Without the emotional intimacy, everything felt all too shallow.
I can’t express how painful this experience was. I knew my parents loved me. I knew I had a select few friends who were always there for me and wanted the best for me. But without a peer around me who could relate to what I was going through, I felt like I had been stranded in a desert.
The years following college were just as hard. After packing up and making a cross-country move, I really felt distant from any friendship. I had my family, but nobody who was of my age and was going through the same transition that I was.
I didn’t know what I was going to do with my life as a recent college graduate, and I didn’t have anyone to talk to about it. I felt the same way I had at the beginning of my college experience; lonely, miserable, and severely depressed.
When it comes to relationships, there are really 5 main categories. Your family, a true friend, a soul partner, someone to mentor you, and a community that you feel comfortable in. At best, I had one of them.
During my first few years of college, I had none. No friends, no relationship life, no mentors, a very unfamiliar community, and my family was 3+ hours away.
After the cross-country move, I had one of these – my family. I had no friendships, no relationships, no mentor, and again, a completely new and unfamiliar community.
What would have happened to me if I didn’t have my family there after the cross-country move? Well, I can tell you that I wouldn’t be alive today. Without these types of relationships, I probably would have called it quits. As upfront and depressing as that may sound, it’s the truth. That’s how bad of a space I was in mentally.

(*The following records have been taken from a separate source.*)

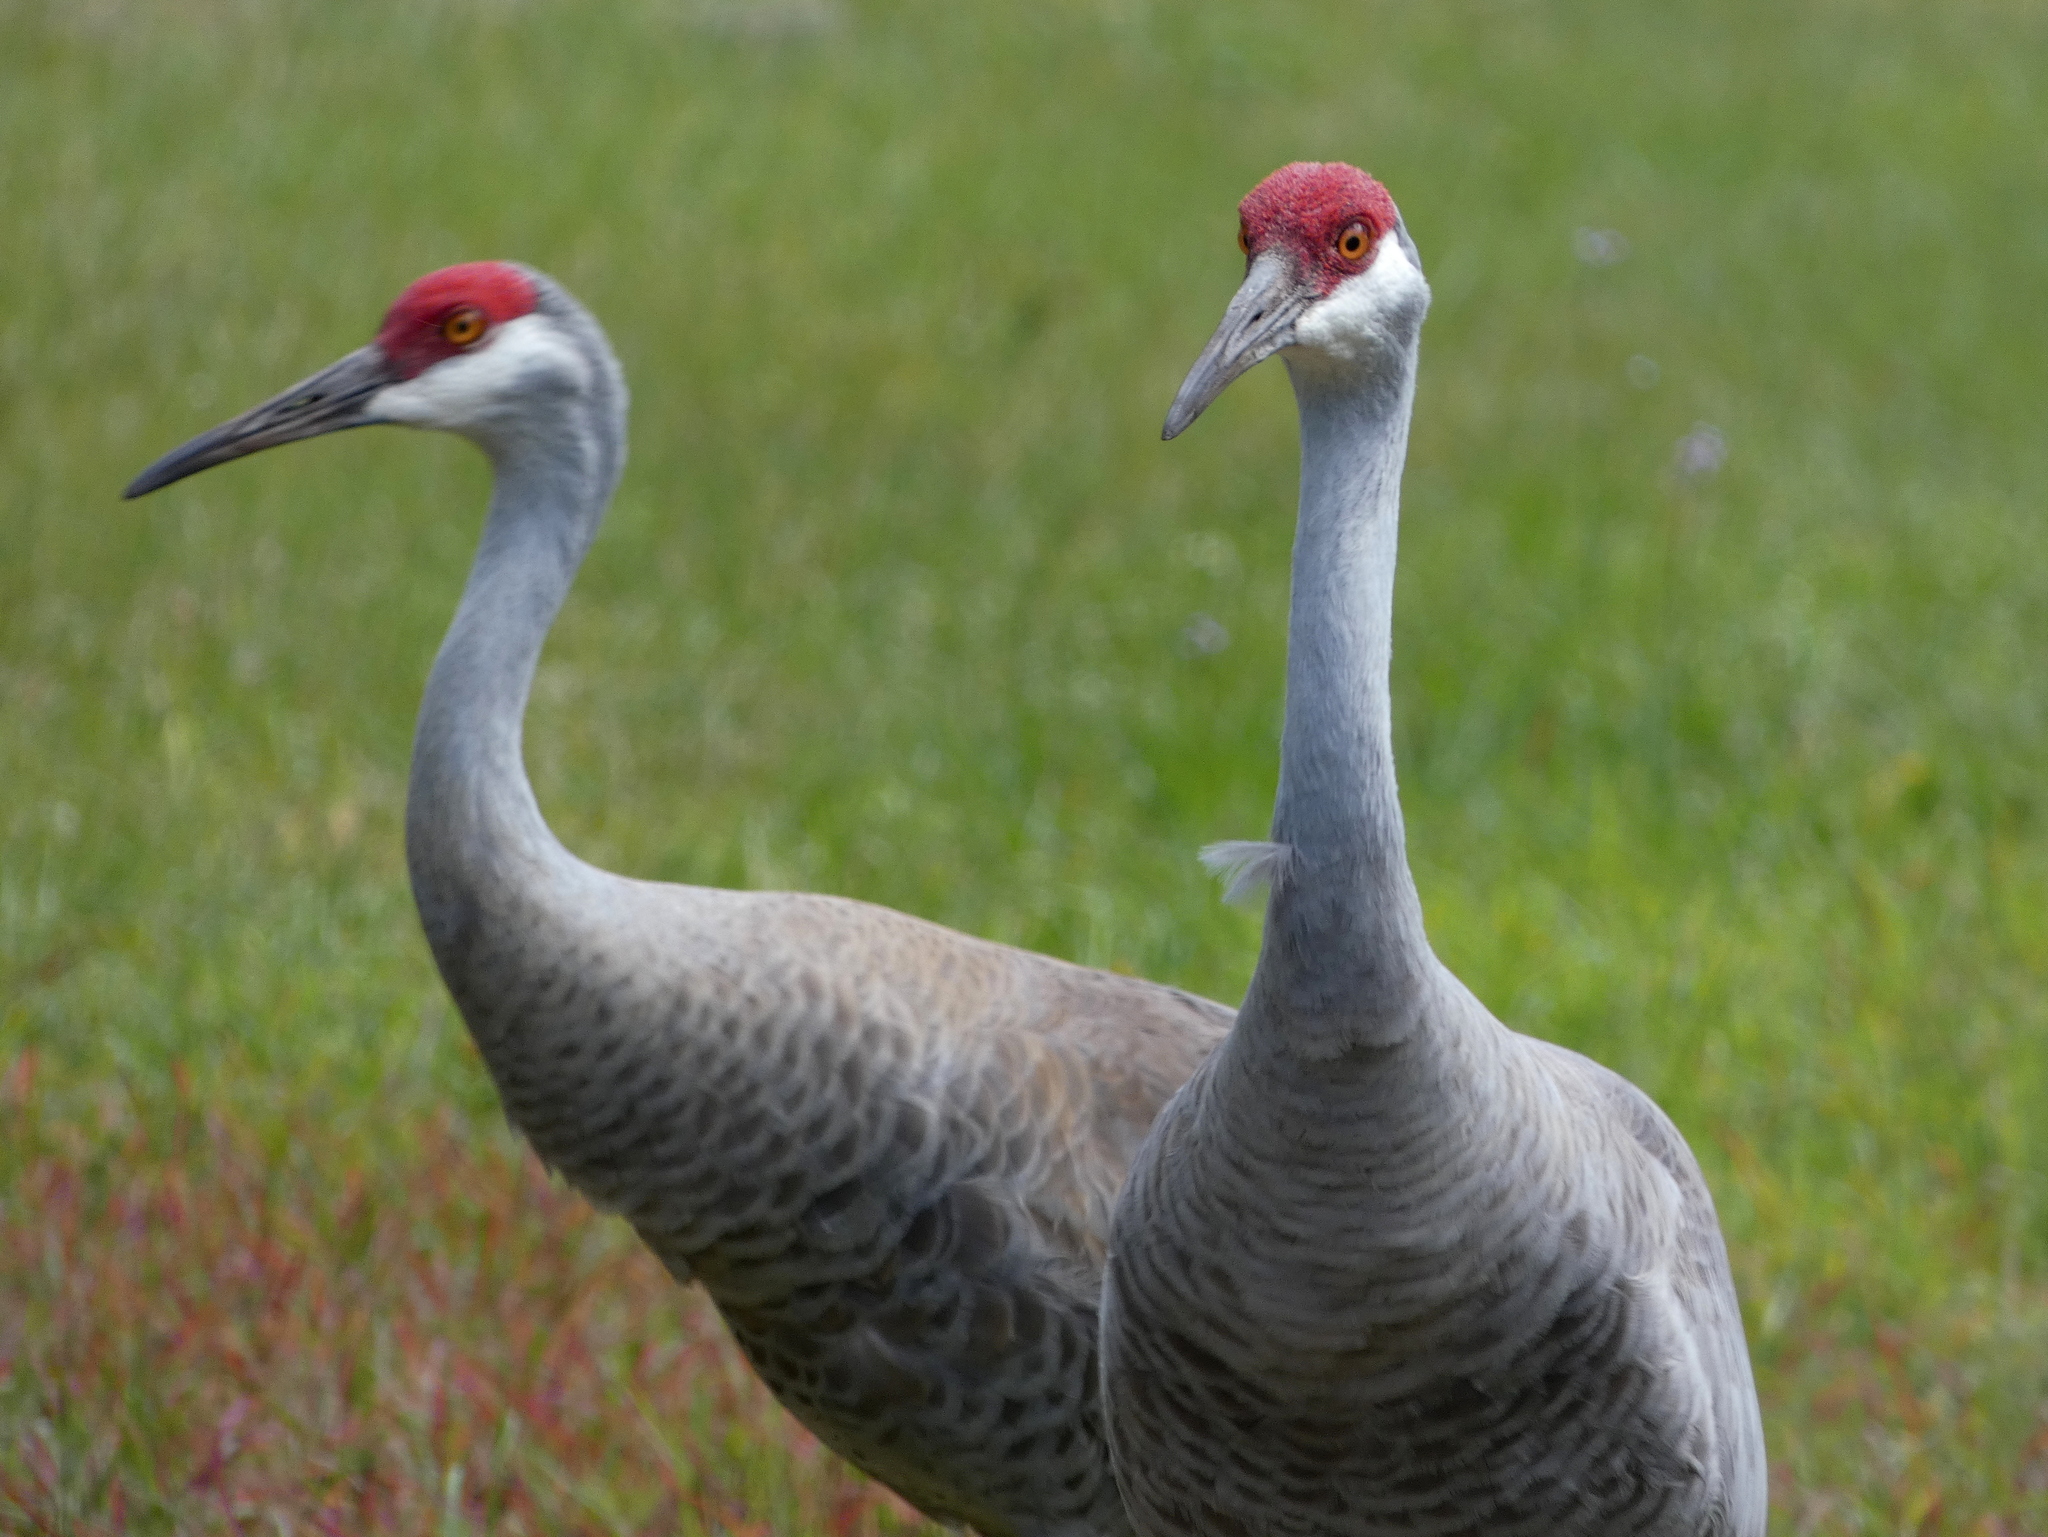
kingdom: Animalia
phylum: Chordata
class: Aves
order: Gruiformes
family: Gruidae
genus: Grus
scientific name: Grus canadensis
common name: Sandhill crane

How I Fought My Way Through Loneliness
The important thing to understand about loneliness is that it’s all subjective. People think I’m still lonely today just because I don’t do as much or have as many relationships as others.
That’s just not the case.
Sure, I tend to be more introverted than most, but I have at least 4 of the 5 relationship categories very much present in my life at all times. I may not have hundreds or thousands of friends, but I have more than enough to thrive in life, and more than enough that I consider to be extremely close.
It’s not how many people you can call your “friends” or how popular you aspire to be someday, it’s about whether those people can really see you and whether they will always be there to support you.
Relationships, friendships, communities all mean nothing if you still feel out of place or like you can’t be yourself in them. What good are any of these if they don’t bring out the best in you and help you to become the best that you can be?
You don’t need 10 “best friends” in order to be happy. You don’t need every single person in your community to support and approve everything that you’re doing in life. You just need a select few that you can count on to always be there for you no matter what.
Oddly enough, the more people we try to connect to, the less we truly connect to anybody in an intimate and meaningful way.
What’s The Next Best Thing You Can Do?
If you are struggling with loneliness and don’t feel as though you have anybody in your life with whom you can truly connect to, try to narrow your focus. Focus on building relationships with those who are frequently around you. Ask questions, get to know them, be open about your life, and be willing to be vulnerable.
We are the sum of the 5 people we spend the most time around. Pick the 5 people who you admire the most and spend as much time with them as you possibly can. Lean on them, get to know them, and choose them to be your allies as you walk this amazing gift that is life.